A brilliant analysis of “the emergence of the genius as a figure of extraordinary privilege and power”
Before reading this book for the first time, I checked out the etymology for the word “genius” and is what I found: “late 14c., “tutelary god (classical or pagan),” from Latin genius “guardian deity or spirit which watches over each person from birth; spirit, incarnation, wit, talent;” also “prophetic skill,” originally “generative power,” from root of gignere “beget, produce” (see kin), from PIE root *gen- “produce.” Sense of “characteristic disposition” is from 1580s. Meaning “person of natural intelligence or talent” and that of “natural ability” are first recorded 1640s.” Note the range from “guardian deity or spirit” to “natural ability.”
Darrin McMahon observes, “For genius, from its earliest origins, was a religious notion, and as such was bound up not only with the superhuman and transcendent, but also with the capacity for violence, destruction, and evil that all religions must confront.” He traces the genius figure from the ancient world to the present day, or at least to the 20th century. He chose a long range history in ideas because it is “particularly well-suited to teasing out genius’ intimate connection to the divine, a connection that few serious analysts of the subject have explored.
These are among the “fascinating individuals who brought the ideas of genius to life”: Socrates, Aristotle, Augustus Caesar, Johan Sebastian Bach, Napoleon Bonaparte, René Descartes, Johan Wolfgang Goethe, Adolph Hitler, Leonardo da Vinci, Michelangelo, Wolfgang Amadeus Mozart, Isaac Newton, and Friedrich Nietzsche. During his discussion of these and others, he also explains what the designation or assumption of identity as a genius reveals about the age and culture within which it occurs. The qualities that the ancient Greeks would have described as hubris (e.g. creativity, imagination, originality, and “invention”) would become, centuries later, defining characteristics of a genius in the sciences and mathematics, in the creative and performing arts, in the military and government.

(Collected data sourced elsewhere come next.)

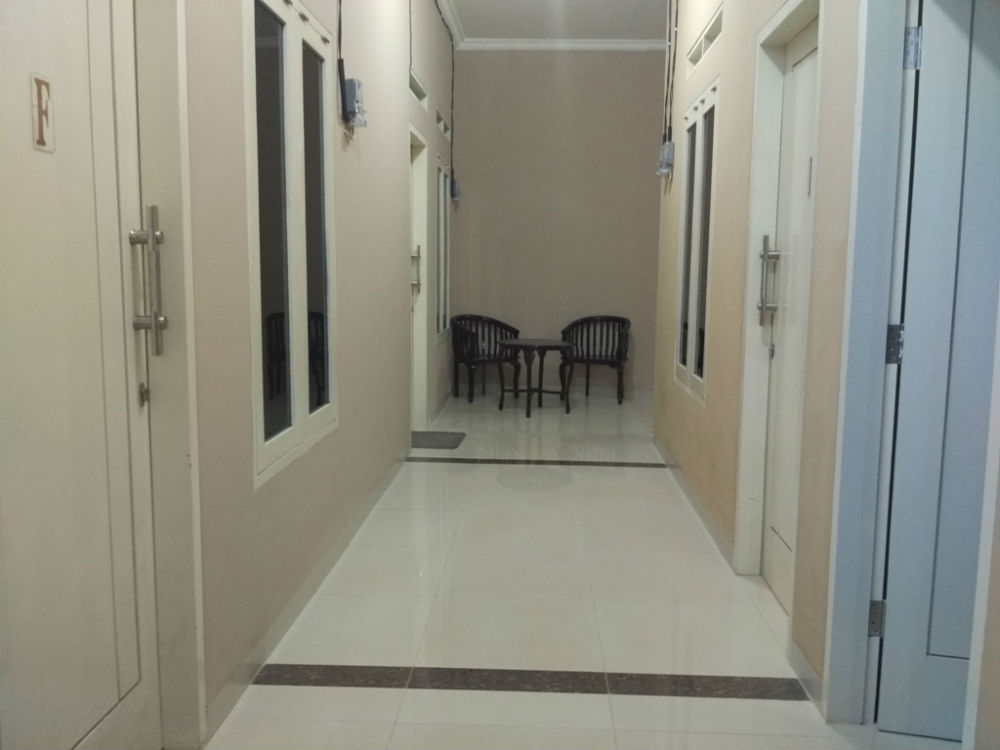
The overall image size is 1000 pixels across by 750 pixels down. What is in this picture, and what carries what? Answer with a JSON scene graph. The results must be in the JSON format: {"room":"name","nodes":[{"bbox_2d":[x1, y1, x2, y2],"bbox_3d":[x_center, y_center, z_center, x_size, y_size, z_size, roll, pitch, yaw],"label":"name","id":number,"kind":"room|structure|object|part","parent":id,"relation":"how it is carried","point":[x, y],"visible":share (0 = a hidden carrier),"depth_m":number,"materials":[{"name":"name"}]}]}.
{"room":"hallway","nodes":[
{"label":"hallway","id":0,"kind":"room"},
{"bbox_2d":[139,0,462,749],"bbox_3d":[-0.788,-0.907,3.539,0.212,3.451,9.301,1,7,3],"label":"left wall","id":1,"kind":"structure","parent":0,"point":[344,217],"depth_m":3.15,"materials":[{"name":"paint"}]},
{"bbox_2d":[0,0,162,749],"bbox_3d":[-0.838,-0.022,1.569,0.109,2.070,0.905,1,7,3],"label":"left door","id":2,"kind":"structure","parent":1,"relation":"in","point":[127,614],"depth_m":1.73,"materials":[{"name":"white paint"}]},
{"bbox_2d":[30,73,54,153],"bbox_3d":[-0.856,-0.490,1.613,0.008,0.135,0.057,1,7,3],"label":"door number plate","id":3,"kind":"object","parent":2,"relation":"attached to","point":[40,112],"visible":0.96,"depth_m":1.61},
{"bbox_2d":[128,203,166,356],"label":"door handle","id":4,"kind":"object","parent":2,"relation":"attached to","point":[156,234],"visible":0.98,"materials":[{"name":"silver metal"}]},
{"bbox_2d":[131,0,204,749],"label":"door frame","id":5,"kind":"structure","parent":1,"relation":"attached to","point":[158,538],"depth_m":2.03,"materials":[{"name":"white paint"}]},
{"bbox_2d":[242,0,337,490],"bbox_3d":[-0.745,-0.522,3.020,0.105,1.548,1.134,1,7,3],"label":"window","id":6,"kind":"structure","parent":1,"relation":"in","point":[266,448],"depth_m":2.96,"materials":[{"name":"glass"}]},
{"bbox_2d":[202,446,411,744],"bbox_3d":[-0.696,0.728,3.699,0.015,0.088,4.267,1,7,3],"label":"baseboard","id":7,"kind":"structure","parent":1,"relation":"attached to","point":[371,501],"depth_m":2.94,"materials":[{"name":"grey"}]},
{"bbox_2d":[336,0,346,119],"bbox_3d":[-0.654,-1.574,3.475,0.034,0.962,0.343,1,7,3],"label":"cable","id":8,"kind":"object","parent":1,"relation":"attached to","point":[340,1],"visible":0.95,"depth_m":3.58,"materials":[{"name":"black plastic"}]},
{"bbox_2d":[341,78,366,128],"bbox_3d":[-0.633,-1.190,3.769,0.081,0.207,0.167,1,7,3],"label":"electrical box","id":9,"kind":"object","parent":1,"relation":"attached to","point":[355,89],"visible":0.95,"depth_m":3.72,"materials":[{"name":"grey plastic"}]},
{"bbox_2d":[409,70,427,105],"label":"vent","id":10,"kind":"structure","parent":1,"relation":"in","point":[415,87],"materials":[{"name":"white paint"}]},
{"bbox_2d":[409,125,430,429],"bbox_3d":[-0.640,-0.598,6.104,0.199,2.190,1.085,1,7,3],"label":"door","id":11,"kind":"structure","parent":1,"relation":"in","point":[421,389],"depth_m":6.40,"materials":[{"name":"white paint"}]},
{"bbox_3d":[-0.609,-0.735,6.101,0.083,0.317,0.079,1,7,3],"label":"door handle","id":12,"kind":"part","parent":11,"relation":"part of","materials":[{"name":"silver metal"}]},
{"bbox_2d":[433,151,450,342],"bbox_3d":[-0.523,-1.057,7.332,0.101,1.502,1.117,1,7,3],"label":"window","id":13,"kind":"structure","parent":1,"relation":"in","point":[439,211],"depth_m":7.45,"materials":[{"name":"white glass"}]},
{"bbox_2d":[434,108,449,137],"bbox_3d":[-0.525,-2.022,6.930,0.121,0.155,0.817,1,7,3],"label":"vent","id":14,"kind":"structure","parent":1,"relation":"in","point":[439,116],"depth_m":7.03,"materials":[{"name":"white paint"}]},
{"bbox_2d":[433,0,455,193],"bbox_3d":[-0.527,-2.297,6.821,0.066,1.332,2.258,1,7,3],"label":"electrical cable","id":15,"kind":"object","parent":1,"relation":"attached to","point":[452,85],"visible":0.96,"depth_m":7.65,"materials":[{"name":"black plastic"}]},
{"bbox_2d":[450,176,460,201],"bbox_3d":[-0.425,-1.774,8.223,0.086,0.224,0.164,1,7,3],"label":"electrical box","id":16,"kind":"object","parent":1,"relation":"attached to","point":[456,190],"visible":0.83,"depth_m":8.16,"materials":[{"name":"grey"}]},
{"bbox_2d":[437,0,673,47],"bbox_3d":[0.677,-2.598,3.574,3.998,0.127,9.087,1,7,3],"label":"ceiling","id":17,"kind":"structure","parent":0,"point":[582,3],"depth_m":7.26,"materials":[{"name":"white paint"}]},
{"bbox_2d":[449,50,665,397],"bbox_3d":[1.014,-1.515,8.421,3.263,3.428,0.192,1,7,3],"label":"back wall","id":18,"kind":"structure","parent":0,"point":[636,64],"depth_m":8.32,"materials":[{"name":"paint"}]},
{"bbox_2d":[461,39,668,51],"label":"crown molding","id":19,"kind":"structure","parent":18,"relation":"attached to","point":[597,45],"depth_m":7.96,"materials":[{"name":"white paint"}]},
{"bbox_2d":[203,384,966,749],"bbox_3d":[0.677,0.818,3.873,3.271,0.106,9.588,1,7,3],"label":"floor","id":20,"kind":"structure","parent":0,"point":[425,696],"depth_m":3.06,"materials":[{"name":"white tile"}]},
{"bbox_2d":[410,430,466,449],"bbox_3d":[-0.547,0.464,6.171,0.546,0.014,0.586,1,7,3],"label":"doormat","id":21,"kind":"object","parent":20,"relation":"on","point":[439,442],"visible":0.8,"depth_m":6.13,"materials":[{"name":"grey carpet"}]},
{"bbox_2d":[450,313,520,402],"bbox_3d":[-0.133,-0.159,8.112,0.652,0.792,0.556,-4,9,-34],"label":"armchair","id":22,"kind":"object","parent":20,"relation":"on","point":[491,322],"visible":0.93,"depth_m":8.11,"materials":[{"name":"black wood"}]},
{"bbox_2d":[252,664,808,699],"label":"floor strip","id":23,"kind":"object","parent":20,"relation":"in","point":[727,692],"visible":0.94,"depth_m":2.55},
{"bbox_2d":[496,338,575,416],"bbox_3d":[0.311,0.010,7.571,0.715,0.607,0.718,1,7,3],"label":"round table","id":24,"kind":"object","parent":20,"relation":"on","point":[524,343],"visible":1,"depth_m":7.47,"materials":[{"name":"wood"}]},
{"bbox_2d":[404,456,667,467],"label":"floor strip","id":25,"kind":"object","parent":20,"relation":"in","point":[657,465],"visible":0.95,"depth_m":5.47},
{"bbox_2d":[560,314,629,404],"bbox_3d":[0.902,-0.151,8.196,0.684,0.790,0.539,3,8,21],"label":"armchair","id":26,"kind":"object","parent":20,"relation":"on","point":[589,356],"visible":0.94,"depth_m":8.29,"materials":[{"name":"black wood"}]},
{"bbox_2d":[656,0,999,742],"bbox_3d":[1.059,-0.762,2.637,0.189,3.403,7.264,1,7,3],"label":"right wall","id":27,"kind":"structure","parent":0,"point":[721,53],"depth_m":3.40,"materials":[{"name":"paint"}]},
{"bbox_2d":[657,141,674,176],"bbox_3d":[1.075,-1.401,5.597,0.073,0.207,0.174,1,7,3],"label":"electrical box","id":28,"kind":"object","parent":27,"relation":"attached to","point":[665,146],"visible":0.97,"depth_m":5.53,"materials":[{"name":"grey"}]},
{"bbox_2d":[662,0,680,154],"bbox_3d":[1.086,-1.939,5.450,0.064,1.250,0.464,1,7,3],"label":"electrical cable","id":29,"kind":"object","parent":27,"relation":"attached to","point":[675,24],"visible":0.95,"depth_m":5.49,"materials":[{"name":"black plastic"}]},
{"bbox_2d":[653,436,732,568],"bbox_3d":[1.037,0.606,4.921,0.014,0.086,2.782,1,7,3],"label":"baseboard","id":30,"kind":"structure","parent":27,"relation":"attached to","point":[696,505],"depth_m":4.35,"materials":[{"name":"grey tile"}]},
{"bbox_2d":[673,79,717,405],"bbox_3d":[1.087,-0.695,4.656,0.091,1.579,1.026,1,7,3],"label":"window","id":31,"kind":"structure","parent":27,"relation":"in","point":[692,362],"depth_m":4.65,"materials":[{"name":"white glass"}]},
{"bbox_2d":[687,7,721,74],"bbox_3d":[1.090,-1.709,4.455,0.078,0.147,0.913,1,7,3],"label":"air vent","id":32,"kind":"object","parent":27,"relation":"in","point":[694,55],"visible":0.73,"depth_m":4.45,"materials":[{"name":"white paint"}]},
{"bbox_2d":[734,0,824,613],"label":"door frame","id":33,"kind":"structure","parent":27,"relation":"in","point":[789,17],"depth_m":3.30,"materials":[{"name":"white paint"}]},
{"bbox_2d":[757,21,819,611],"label":"right door","id":34,"kind":"structure","parent":27,"relation":"in","point":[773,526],"depth_m":3.15,"materials":[{"name":"white paint"}]},
{"bbox_2d":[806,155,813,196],"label":"door number plate","id":35,"kind":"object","parent":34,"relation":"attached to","point":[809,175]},
{"bbox_3d":[1.005,-0.349,3.229,0.077,0.323,0.101,1,7,3],"label":"door handle","id":36,"kind":"part","parent":34,"relation":"part of","materials":[{"name":"silver metal"}]},
{"bbox_2d":[790,640,823,707],"bbox_3d":[0.918,0.889,2.563,0.014,0.087,0.323,1,7,3],"label":"baseboard","id":37,"kind":"structure","parent":27,"relation":"attached to","point":[806,667],"depth_m":2.55,"materials":[{"name":"white"}]},
{"bbox_2d":[824,0,915,723],"bbox_3d":[0.966,-0.065,1.828,0.157,2.164,0.931,1,7,3],"label":"door frame","id":38,"kind":"structure","parent":27,"relation":"attached to","point":[858,629],"depth_m":2.21,"materials":[{"name":"paint"}]},
{"bbox_2d":[872,0,999,744],"bbox_3d":[1.390,-0.045,2.059,0.803,2.016,0.130,2,7,14],"label":"right door","id":39,"kind":"structure","parent":27,"relation":"in","point":[893,654],"depth_m":2.14,"materials":[{"name":"paint"}]},
{"bbox_3d":[1.003,0.651,2.301,0.025,0.092,0.025,2,7,14],"label":"hinge","id":40,"kind":"part","parent":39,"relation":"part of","materials":[{"name":"silver metal"}]},
{"bbox_3d":[1.015,-0.076,2.220,0.036,0.094,0.034,2,7,14],"label":"hinge","id":41,"kind":"part","parent":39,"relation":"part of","materials":[{"name":"metal"}]},
{"bbox_3d":[1.020,-0.801,2.137,0.027,0.096,0.027,2,7,14],"label":"hinge","id":42,"kind":"part","parent":39,"relation":"part of","materials":[{"name":"silver metal"}]}
]}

Throughout his lively and eloquent narrative, McMahon explains why and how “genius is in part a social creation — what historians like to call a ‘construction’ — and, as such, of service to those who build. That fact reminds us further that for all their originality (and originality is itself a defining feature of genius in the modern form) extraordinary human beings not only define their images but embody them, stepping into molds prepared by the social imaginary who came before. Even outliers are remarkable, as deviants, as Einstein and Hitler are no exception to this rule: however inimitable, — however unique — their genius was partly prepared for them, worked our over the course of generations.”

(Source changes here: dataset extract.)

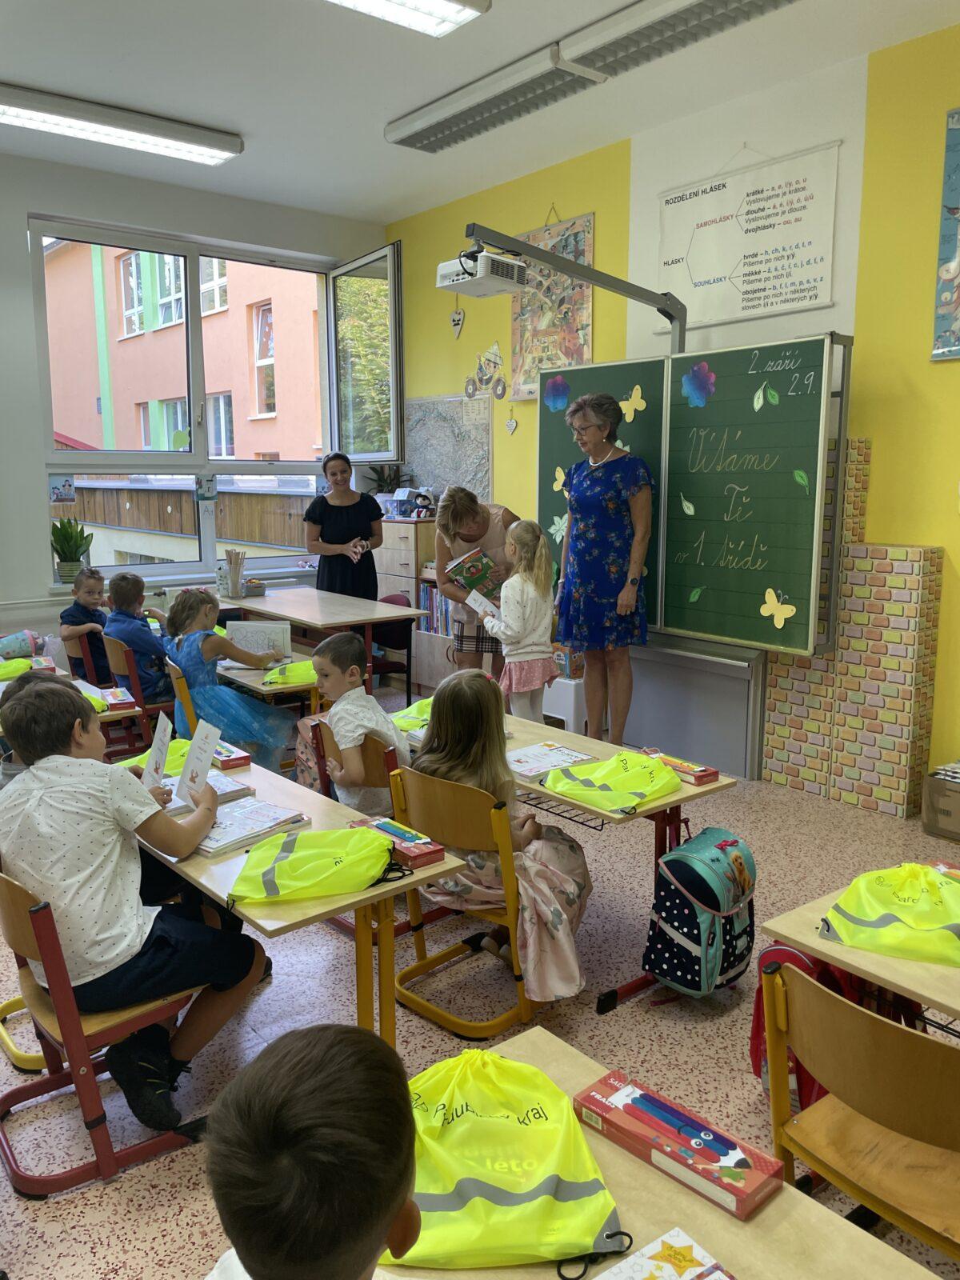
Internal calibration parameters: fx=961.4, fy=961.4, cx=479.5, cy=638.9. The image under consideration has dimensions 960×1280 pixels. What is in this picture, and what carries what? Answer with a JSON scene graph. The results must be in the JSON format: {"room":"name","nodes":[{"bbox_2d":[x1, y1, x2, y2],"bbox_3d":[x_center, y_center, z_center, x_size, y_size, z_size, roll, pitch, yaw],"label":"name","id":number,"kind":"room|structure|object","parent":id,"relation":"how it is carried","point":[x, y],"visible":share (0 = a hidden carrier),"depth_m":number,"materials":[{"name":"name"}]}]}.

In his superb review of Divine Fury for the Wall Street Journal (Tuesday, January 7, 2014), Eric Felton notes that in a recent “special” edition of Time magazine called “Secrets of Genius: Discovering the Nature of Brilliance,” the magazine tells us that not only was Einstein an Einstein so too were such luminaries as Kim Kardashian, Angelina Jolie, and Lady Gaga. “Time devotes some six pages to the staggering genius of the comedian Steven Colbert. Mozart gets a paragraph.”
When concluding his book, Darrin McMahon recalls an observation by Ralph Waldo Emerson: “We feed on genius, we need it to survive,” then adds, “In an age as suspicious of ‘greatness,’ as our own, it is worth recalling that truth, and recalling that, although those who prostrate themselves before idols make themselves small, those who fail to take the measure of true stature are similarly diminished. Great men and great women still have their uses,” in large part I presume to add, because in every human community throughout the world there has always been and will always be a compelling need for those who are “worthy of true stature.”
Long ago, when informed that the Oracle at Delphi had called him “most wise among all men,” Socrates replied that all he knew was that he knew nothing. Obviously an exaggeration to make a point but it is a very important point insofar as the idea of genius is concerned. Of all that I learned from this remarkable book, most valuable to me is the need for a belief that “the genius of humanity continues to be the right point of view of history.”